Le discours de politique générale, exercice parfois périlleux

La déclaration de politique générale, exercice qui attend Michel Barnier mardi devant l'Assemblée nationale, permet au Premier ministre de présenter son programme et d'affirmer son style, non...

Le Premier Ministre Pierre Mauroy fait sa déclaration de politique générale devant l'Assemblée Nationale, le 08 Juillet 1981 à Paris © Georges GOBET
Le Premier Ministre Pierre Mauroy fait sa déclaration de politique générale devant l'Assemblée Nationale, le 08 Juillet 1981 à Paris © Georges GOBET

La déclaration de politique générale, exercice qui attend Michel Barnier mardi devant l'Assemblée nationale, permet au Premier ministre de présenter son programme et d'affirmer son style, non sans risque tant l'exercice est attendu.

Le brio de certains fut parfois souligné, tel Jacques Chaban-Delmas imaginant en 1969 une "nouvelle société", ou Michel Rocard se référant en 1988 à Martin Luther King avec "le rêve d'un pays où l'on se parle à nouveau".

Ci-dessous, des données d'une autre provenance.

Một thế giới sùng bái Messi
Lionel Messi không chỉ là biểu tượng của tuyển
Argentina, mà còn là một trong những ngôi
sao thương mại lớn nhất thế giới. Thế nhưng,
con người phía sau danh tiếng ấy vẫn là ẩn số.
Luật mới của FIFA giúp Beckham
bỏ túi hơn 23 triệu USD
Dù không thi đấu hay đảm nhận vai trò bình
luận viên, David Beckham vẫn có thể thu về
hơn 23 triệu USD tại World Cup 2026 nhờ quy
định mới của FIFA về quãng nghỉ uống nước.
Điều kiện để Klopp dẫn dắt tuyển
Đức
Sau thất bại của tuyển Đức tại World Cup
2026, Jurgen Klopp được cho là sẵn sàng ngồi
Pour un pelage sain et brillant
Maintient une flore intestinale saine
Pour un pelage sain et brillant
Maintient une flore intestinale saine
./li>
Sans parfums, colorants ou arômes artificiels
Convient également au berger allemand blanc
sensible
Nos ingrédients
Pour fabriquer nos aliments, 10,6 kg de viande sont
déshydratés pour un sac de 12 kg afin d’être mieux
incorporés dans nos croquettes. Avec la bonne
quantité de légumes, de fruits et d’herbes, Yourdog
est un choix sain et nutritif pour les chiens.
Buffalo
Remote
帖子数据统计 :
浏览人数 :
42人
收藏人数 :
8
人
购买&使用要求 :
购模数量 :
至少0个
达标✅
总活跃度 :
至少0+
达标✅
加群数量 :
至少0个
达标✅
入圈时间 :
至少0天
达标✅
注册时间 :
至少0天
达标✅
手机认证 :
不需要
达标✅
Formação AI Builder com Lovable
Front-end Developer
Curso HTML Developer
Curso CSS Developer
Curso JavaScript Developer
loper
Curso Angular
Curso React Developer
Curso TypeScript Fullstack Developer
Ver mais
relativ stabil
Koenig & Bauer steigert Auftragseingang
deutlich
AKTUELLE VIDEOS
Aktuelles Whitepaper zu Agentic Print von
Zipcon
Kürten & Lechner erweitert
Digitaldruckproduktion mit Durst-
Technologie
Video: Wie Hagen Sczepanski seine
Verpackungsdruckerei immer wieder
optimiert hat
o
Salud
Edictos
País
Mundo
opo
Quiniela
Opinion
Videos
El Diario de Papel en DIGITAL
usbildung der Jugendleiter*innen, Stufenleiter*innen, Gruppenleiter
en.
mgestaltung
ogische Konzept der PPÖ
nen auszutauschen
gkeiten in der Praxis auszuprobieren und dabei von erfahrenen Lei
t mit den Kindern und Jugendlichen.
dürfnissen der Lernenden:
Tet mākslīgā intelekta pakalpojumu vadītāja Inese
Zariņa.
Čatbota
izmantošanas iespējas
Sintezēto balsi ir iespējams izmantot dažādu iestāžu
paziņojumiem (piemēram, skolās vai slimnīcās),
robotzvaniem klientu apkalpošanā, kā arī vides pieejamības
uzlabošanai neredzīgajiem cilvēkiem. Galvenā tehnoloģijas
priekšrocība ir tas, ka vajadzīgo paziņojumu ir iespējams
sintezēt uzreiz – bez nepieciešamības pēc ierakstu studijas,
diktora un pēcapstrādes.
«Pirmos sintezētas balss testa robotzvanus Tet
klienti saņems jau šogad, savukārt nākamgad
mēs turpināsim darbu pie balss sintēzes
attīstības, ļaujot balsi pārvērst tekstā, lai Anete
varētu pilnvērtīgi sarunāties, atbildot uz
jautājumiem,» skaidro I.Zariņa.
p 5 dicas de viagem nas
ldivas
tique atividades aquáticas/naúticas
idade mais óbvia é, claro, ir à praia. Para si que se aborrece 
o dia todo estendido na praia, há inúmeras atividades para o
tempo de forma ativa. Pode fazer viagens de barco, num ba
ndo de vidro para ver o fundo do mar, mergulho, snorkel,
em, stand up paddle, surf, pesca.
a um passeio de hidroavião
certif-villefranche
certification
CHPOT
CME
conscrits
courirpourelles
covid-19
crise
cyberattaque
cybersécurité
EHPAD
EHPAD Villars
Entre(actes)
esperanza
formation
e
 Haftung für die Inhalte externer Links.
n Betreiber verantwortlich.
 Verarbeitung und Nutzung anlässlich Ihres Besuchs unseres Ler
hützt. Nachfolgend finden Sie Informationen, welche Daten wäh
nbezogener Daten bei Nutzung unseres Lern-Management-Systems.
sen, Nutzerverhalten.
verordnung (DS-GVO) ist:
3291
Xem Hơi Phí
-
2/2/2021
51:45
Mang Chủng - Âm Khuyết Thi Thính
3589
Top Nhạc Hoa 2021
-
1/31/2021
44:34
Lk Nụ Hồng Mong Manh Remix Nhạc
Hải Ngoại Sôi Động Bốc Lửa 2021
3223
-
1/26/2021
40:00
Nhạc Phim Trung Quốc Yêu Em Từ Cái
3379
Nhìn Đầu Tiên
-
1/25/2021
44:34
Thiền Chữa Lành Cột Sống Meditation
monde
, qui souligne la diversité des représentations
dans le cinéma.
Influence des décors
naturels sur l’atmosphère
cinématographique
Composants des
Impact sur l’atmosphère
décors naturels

Privé de majorité absolue, et dans un contexte inédit de "multicohabitation" selon les termes du président du Conseil constitutionnel Laurent Fabius, Michel Barnier ne demandera probablement pas mardi de vote de confiance après son discours. 

Si un tel vote a eu lieu pour la plupart des gouvernements de la Ve République, il n'est pas obligatoire selon la Constitution. Face à une majorité parlementaire fragile, Elisabeth Borne (2022) et Gabriel Attal (2024) s'en sont dispensés, comme trois gouvernements au tournant des années 1990.

Rappel de quelques déclarations de politique générale marquantes:

- 1981: Pierre Mauroy, premier Premier ministre socialiste, convoque Jaurès et Blum pour annoncer avec emphase "le changement" et la promesse que la France "combattra pour un nouvel ordre mondial".

- 1986: Jacques Chirac, qui inaugure la première cohabitation, cite Beaumarchais: "La difficulté de réussir ne fait qu'ajouter à la nécessité d'entreprendre".

- 1988: Michel Rocard, lyrique, entend insuffler un "nouvel espoir" et détaille ses "rêves", jusqu'à réparer "boîtes aux lettres cassées" et "ascenseurs en panne". 

- 1991: Edith Cresson, première femme à Matignon, truffe son discours d'"audace" et de "volontarisme", mais sa déclaration est jugée abstraite et sa voix fluette. Elle est bruyamment chahutée. "J'ai fait un discours convenu", dira-t-elle plus tard, "ce que je voulais dire, j'avais la certitude que ce serait critiqué".

- 1992: Pierre Bérégovoy, dénonçant le fléau de la corruption, brandit une feuille et menace : "J'ai ici une liste de personnalités dont je pourrais éventuellement vous parler...", provoquant tollé à droite et interruption de séance.

- 2002: Jean-Pierre Raffarin lance une nouvelle étape de la décentralisation, mais cède à une "raffarinade": "Notre route est droite, mais la pente est forte".

- 2012: Jean-Marc Ayrault, trop long (1H30), doit s'interrompre quand un député est victime d'un malaise. Il annonce le droit de vote des étrangers aux municipales, jamais mis en oeuvre, et le droit au mariage homosexuel.

- 2017 : Edouard Philippe reçoit, pour le premier gouvernement de la présidence d'Emmanuel Macron, le nombre de votes contre le plus faible depuis 1959. Mais aussi une abstention record.

- 2022: Elisabeth Borne appelle les députés aux "compromis" futurs et promet "une concertation dense" et "le plus en amont possible".

- 2024: Gabriel Attal ambitionne de "désmicardiser la France" et promet "un choc d'offre" pour "déverrouiller" le secteur du logement en crise. Il termine en faisant référence à son homosexualité, y voyant la preuve que "les mentalités évoluent" dans le pays.